Again, if you look at p/sales for a guide, auto makers are not an obvious bargain any longer. For instance Fiat's P/sales rose to 0,16, not expensive by historical standards, but within the long-term range (0,14-0,95); BMW's P/sales moved to 0.33 (close to a long-term average of 0,40); Peugeot's P/sales is just 0.094 (against a range of 0.15-0.30) but is burning a lot of cash. Renault has a P/sales of 0,18 vis a vis an average of 0.25, and Daimler is around 0.27 against an average of 0.45. So they are cheap, but not incredibly cheap as they were a couple of weeks ago. Volkswagen is the only company really expensive by this measure with a p/sales of 0.69 against a range of 0.09 and 0.54 between the mid 1980s and the mid 2000s.
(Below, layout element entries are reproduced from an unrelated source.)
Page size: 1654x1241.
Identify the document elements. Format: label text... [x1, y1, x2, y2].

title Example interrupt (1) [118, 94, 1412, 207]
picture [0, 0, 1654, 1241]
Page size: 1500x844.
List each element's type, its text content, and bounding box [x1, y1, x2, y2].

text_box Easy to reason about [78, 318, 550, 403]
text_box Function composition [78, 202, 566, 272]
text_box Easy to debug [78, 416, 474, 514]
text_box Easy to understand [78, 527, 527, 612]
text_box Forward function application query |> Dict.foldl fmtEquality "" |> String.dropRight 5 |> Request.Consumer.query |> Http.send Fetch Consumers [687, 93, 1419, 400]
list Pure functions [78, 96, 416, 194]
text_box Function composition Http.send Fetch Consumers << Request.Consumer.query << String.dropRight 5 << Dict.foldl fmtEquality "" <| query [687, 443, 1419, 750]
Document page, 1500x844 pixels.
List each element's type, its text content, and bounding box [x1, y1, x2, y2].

In the context of a sector that is cheap, but not incredibly cheap, and is cheap but in a very negative economic environment, other considerations emerge. For instance, can this or that company stand their debt position? To illustrate: Morgan Stanley's Adam Jones thinks BMW is an underweight because "BMW has more debt than revenues, making it vulnerable to difficult refinancing conditions." And "BMW's financial services portfolio (auto loans and leases) is worth 4x its market capitalization and BMW has only written down 1/62 of the book."
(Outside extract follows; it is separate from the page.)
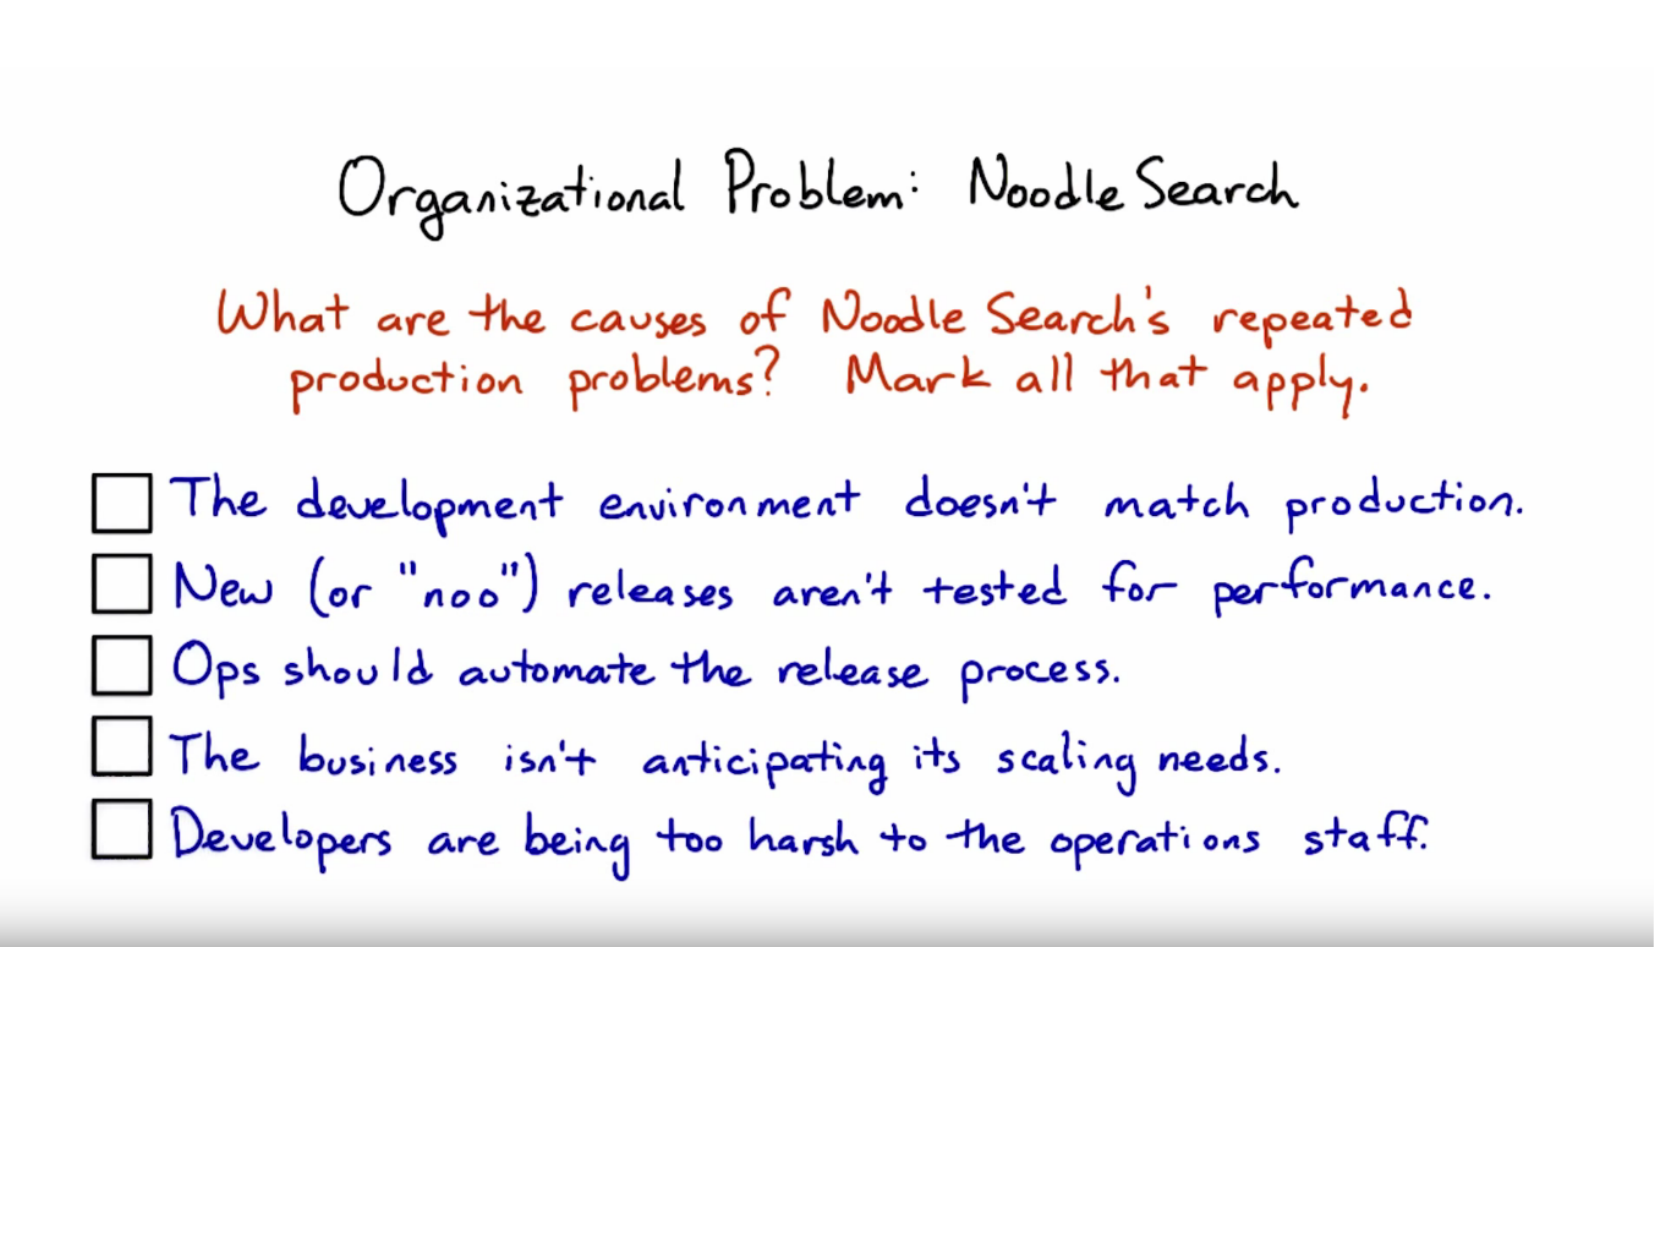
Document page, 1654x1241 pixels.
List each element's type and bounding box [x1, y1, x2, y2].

picture [0, 67, 1654, 947]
Then, we have the political issue: Opel is the weakest player right now and might very well go out of business. Analysts say off the record that if OPEL fails, it would be a great development for the European auto sector because it would reduce overcapacity. In an interview with Spiegel Online, Volkswagen CEO Martin Winterkorn salivated at the idea that a European car producer could cease to exist: "If one player disappears from the field," he said, "the others will see their opportunities improve." Accordingly he was clearly against any bailout: "The government should stay out of it," he said.

But in September 2009, Germany has its general elections, so it is unlikely Opel goes bankrupt any time soon.

In the long-term, European auto makers will also benefit if GM, Chrysler or Ford go out of business or suffer a sharp reduction in activity. For this reason European car producers have no intention to cut their plans in the US. Again, Volkswagen CEO said he is not inclined to stop the construction of a new plant in the United States, where VW will build more than 150,000 additional cars. He said: "No, why should we (stop the construction)? I assume by 2011, when the plant goes online, the United States will have overcome its problems."

So, all in all, European auto makers are not the bargain they were a few weeks ago, although they remain cheap if the economy recovers and if a weak player reduces its market share so to mitigate the overcapacity of the industry, which according to Unicredit's Christian Aust is about 20-30%. But if market conditions and economic activity suffer a new downward leg, European car producers may report another break, perhaps making the sector a great bargain once again.

Disclaimer: the author's personal portfolio includes some 6,000 euros invested in Peugeot, average price paid 14.2.